The conversion to/from JSON (or whatever I settle on) is conceptually a layer above SwiftESP, and part of the compiler itself. This is where in theory Mutagen would work just as well:

Compiler

Currently the JSON conversion actually lives in SwiftESP, but it will be refactored. It also uses Swift's native serialisation mechanism to read/write the JSON, and like you I'm aiming to optimise the text version to be as compact as possible; simplifying away a lot of the gnarly legacy details of the binary format, and wherever possible providing default values so that you only have to explicitly define properties that differ from the default.

Most of the other features of Mutagen you mentioned are things I'd also like to add. Some logically live in SwiftESP, some in the compiler, but where possible I'd like to keep most of the linting/correctness style stuff at a higher level, which only operates on the text format. It would help to decouple everything and reduce the scope of those tools to something manageable:

Ecosystem

In my mind all of this is a step towards a more complete "project" format which would encompass esp records, 3d resources, and scripts, and would build out to ESP/BSA/PEX etc.

Project

You could imagine that sort of tool also having integrations into VSCode, so you can literally just hit Shift-B and have the whole chain kick off and spit out the built mod.

samdeane commented 2 years ago

but where possible I'd like to keep most of the linting/correctness style stuff at a higher level

Having said that, of course, many of those tools require a rich understanding of the data graph, which is what Mutagen/SwiftESP gives access to, so maybe I'm barking up the wrong tree a bit there.

I'd still like to decouple them though from the main parser. Small and modular FTW...

samdeane commented 2 years ago

I hadn't looked at Synthesis & Analyser - they both look interesting too.

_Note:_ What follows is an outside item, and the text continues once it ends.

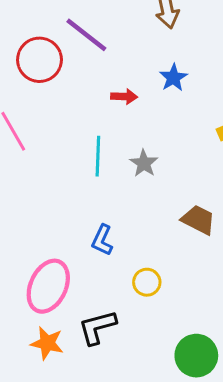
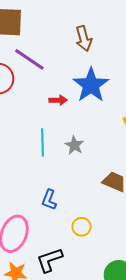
blue star: (173, 78) -> (91, 85), size x1.8

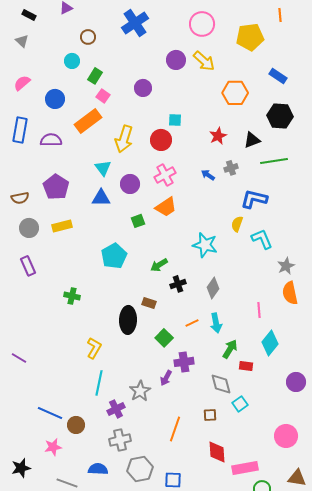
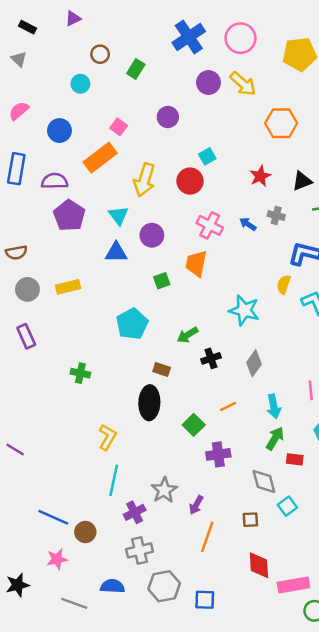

On the topic of handling mod patches and collisions, and other things of that ilk, have you seen this. I came across it when looking for similar efforts to (de)compile ESPS, but it looks to be focussed more at a being a better way to combine small edits. Which is a worth goal in itself, and also feels like it could be built on top of a common file format / framework.

samdeane commented 2 years ago

One of things I struggle with is figuring out where to talk about this stuff. Discord is great, but the ability of everyone to make their own space means we've got potentially hundreds of little atomised communities.

I feel like it would be really useful if there was one place to go where you might be talking to an audience that included authors of key tools like xEdit, Bodyslide/Outfit Studio, FNIS/Nemesis, key enabling technologies like SKSE and the various body/skin frameworks, major mods, and also at least some of the main creators of clothing/armour and content. Also people working on stuff like the OpenMW and Skyrim Platform.

Does anywhere like that exist?

It's clear that a bunch of people will have thought about this stuff over the years, and I'd like to tap into their wisdom. Even if we end up all doing different implementations, agreeing on the essential features that a text representation would need (if not an actual format itself) would be valuable exercise in its own right.

Noggog commented 1 year ago

Sorry I didn't respond. I imagine I got distracted with other stuff, haha. Yeah, always hard to find the right community spaces that overlap in the right ways. I dont know of a single unified place either.

Anyway, I'm going to close this issue, as it's not something that needs work to be done within the Mutagen project. Feel free to swing by the Mutagen discord if you want to chat in a more back and forth manner. Cheers!

samdeane commented 1 year ago

No problem - I got distracted too 🙃. I am still theoretically interested in it all and might pick up again one day. Partly I'm waiting to see if Starfield advances the state of the art at all (though I am not holding my breath).